In Fallujah, a suicide car bomber killed 2 policemen and injured 6 others at a checkpoint, while a sticky bomb killed 2 civilians. Unidentified gunmen shot dead another civilian, while a bombing south of the city resulted in no casualties. A blast in Ramadi targeted a local Sunni cleric, killing 2 of his bodyguards and injuring another. At least 19 civilians were injured in two car bombs that struck near Hillah in Iraq's Babil Governorate.

In the southern city of Nasiriyah a car bomb was detonated near a market, killing 2 and injuring 14 others.

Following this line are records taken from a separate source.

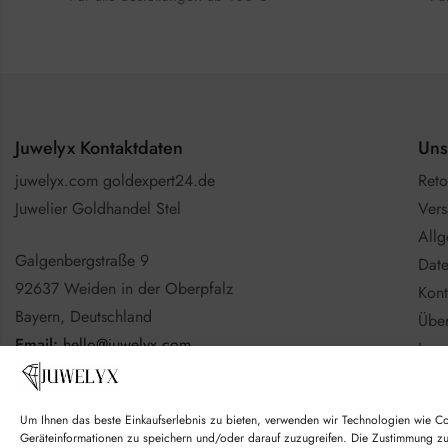
Juwelyx Kontaktdaten
Uns
juwelyx.com goldexpert24.de
Reto
Juwelier Goldhandel Stel
Vers
All
Galgenbergstraße 9
Date
92637 Weiden in der Oberpfalz
Kont
Bayern, Deutschland
Über
Email:
hello@juwelyx.com
Imp
Info
Nutzen Sie gerne das
Kontaktformular
Batt
Um Ihnen das beste Einkaufserlebnis zu bieten, verwenden wir Technologien wie C
Goo
Geräteinformationen zu speichern und/oder darauf zuzugreifen. Die Zustimmung z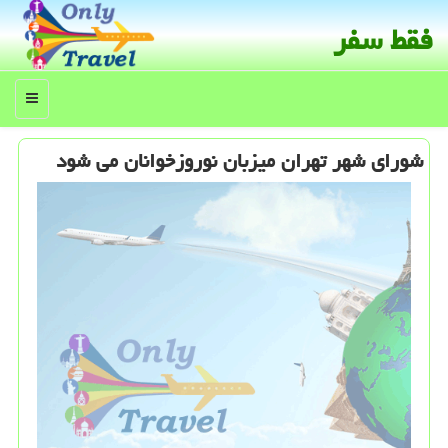
فقط سفر
منو
شورای شهر تهران میزبان نوروزخوانان می شود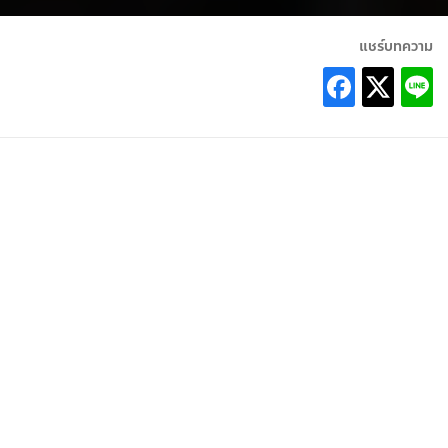
แชร์บทความ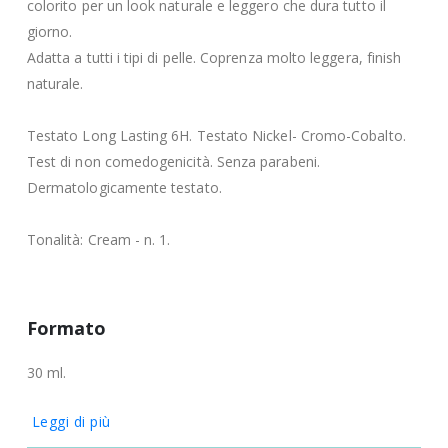
colorito per un look naturale e leggero che dura tutto il
giorno.
Adatta a tutti i tipi di pelle. Coprenza molto leggera, finish
naturale.
Testato Long Lasting 6H. Testato Nickel- Cromo-Cobalto.
Test di non comedogenicità. Senza parabeni.
Dermatologicamente testato.
Tonalità: Cream - n. 1.
Formato
30 ml.
Leggi di più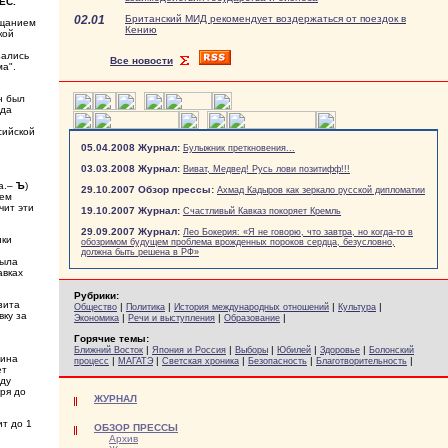
ЕС.
02.01
Британский МИД рекомендует воздержаться от поездок в
ещанием
Кению
кой
зались
Все новости
ма".
н был
ода
сийской
05.04.2008 Журнал:
Булыжник преткновения...
:
03.03.2008 Журнал:
Виват, Медвед! Русь лови позитифф!!!
па.–
Ъ
)
29.10.2007 Обзор прессы:
Ахмад Кадыров как зеркало русской дипломатии
дем
чит эти
19.10.2007 Журнал:
Счастливый Кавказ покоряет Кремль
29.09.2007 Журнал:
Лео Бокерия: «Я не говорю, что завтра, но когда-то в
ики
обозримом будущем проблема врожденных пороков сердца, безусловно,
должна быть решена в РФ»
была
авках
Рубрики:
зита
|
|
|
|
Общество
Политика
История международных отношений
Культура
вку за
|
|
|
Экономика
Речи и выступления
Образование
Горячие темы:
|
|
|
|
|
Ближний Восток
Япония и Россия
Выборы
Юбилей
Здоровье
Болонский
аина
|
|
|
|
|
процесс
МАГАТЭ
Светская хроника
Безопасность
Благотворительность
ет
оду
бря до
ЖУРНАЛ
т до 1
ОБЗОР ПРЕССЫ
Архив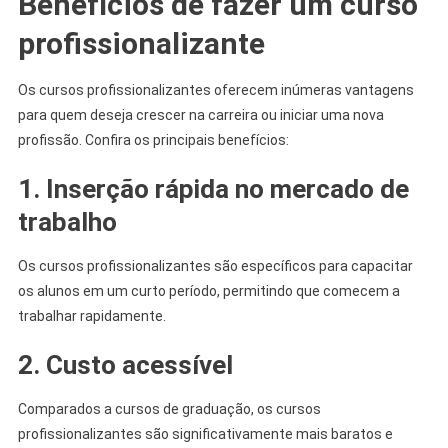
Benefícios de fazer um curso
profissionalizante
Os cursos profissionalizantes oferecem inúmeras vantagens
para quem deseja crescer na carreira ou iniciar uma nova
profissão. Confira os principais benefícios:
1. Inserção rápida no mercado de
trabalho
Os cursos profissionalizantes são específicos para capacitar
os alunos em um curto período, permitindo que comecem a
trabalhar rapidamente.
2. Custo acessível
Comparados a cursos de graduação, os cursos
profissionalizantes são significativamente mais baratos e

On 16 April police officials in Kirkuk announced they had arrested a group of five individuals who were involved in the bombings in that city. Another eight people suspected of involvement were arrested by a joint army and police force in Diyala Governorate. Elsewhere, the violence continued. In Aziziyah, a city 75 km south of Baghdad a car bomb killed at least four people on 16 April, and left 15 others injured. In Mussayib, another southern city, a roadside bomb killed a soldier and injured two other people. Another bomb killed a civilian and wounded two others north of Baghdad. Three injuries were also reported in Tarmiyah.

==Reactions==

===Domestic===
- Sadrist Movement – A statement released by Muqtada al-Sadr condemned the attacks, but also accused the current cabinet of not doing enough to protect civilians and being too preoccupied with campaigning for the upcoming elections.

===International===
- European Union – High Representative Catherine Ashton released a statement, condemning "in the strongest terms" the series of attacks, as well as the recent spate of violence targeting local politicians and election candidates.
- France – Foreign Ministry spokesman Philippe Lalliot offered condolences to the victims and "strongly condemned" the attacks in a briefing, while reaffirming France's position on national unity and a rejection of violence.
- Iran – A Foreign Ministry spokesman condemned the attacks.
- Japan – Foreign Ministry Press Secretary Yutaka Yokoi released a statement, condemning the "atrocious acts of terrorism" and offering condolences to the people affected. The statement added that Japan hopes the Iraqi government and its people can "tackle their domestic problems through further progress in national reconciliation" despite the attacks.
- Lebanon – Speaker of the Parliament Nabih Berri phoned Prime Minister al-Maliki and "expressed condemnation" at the series of attacks across Iraq.
- Turkey – The Foreign Ministry issued a statement, condemning the attacks.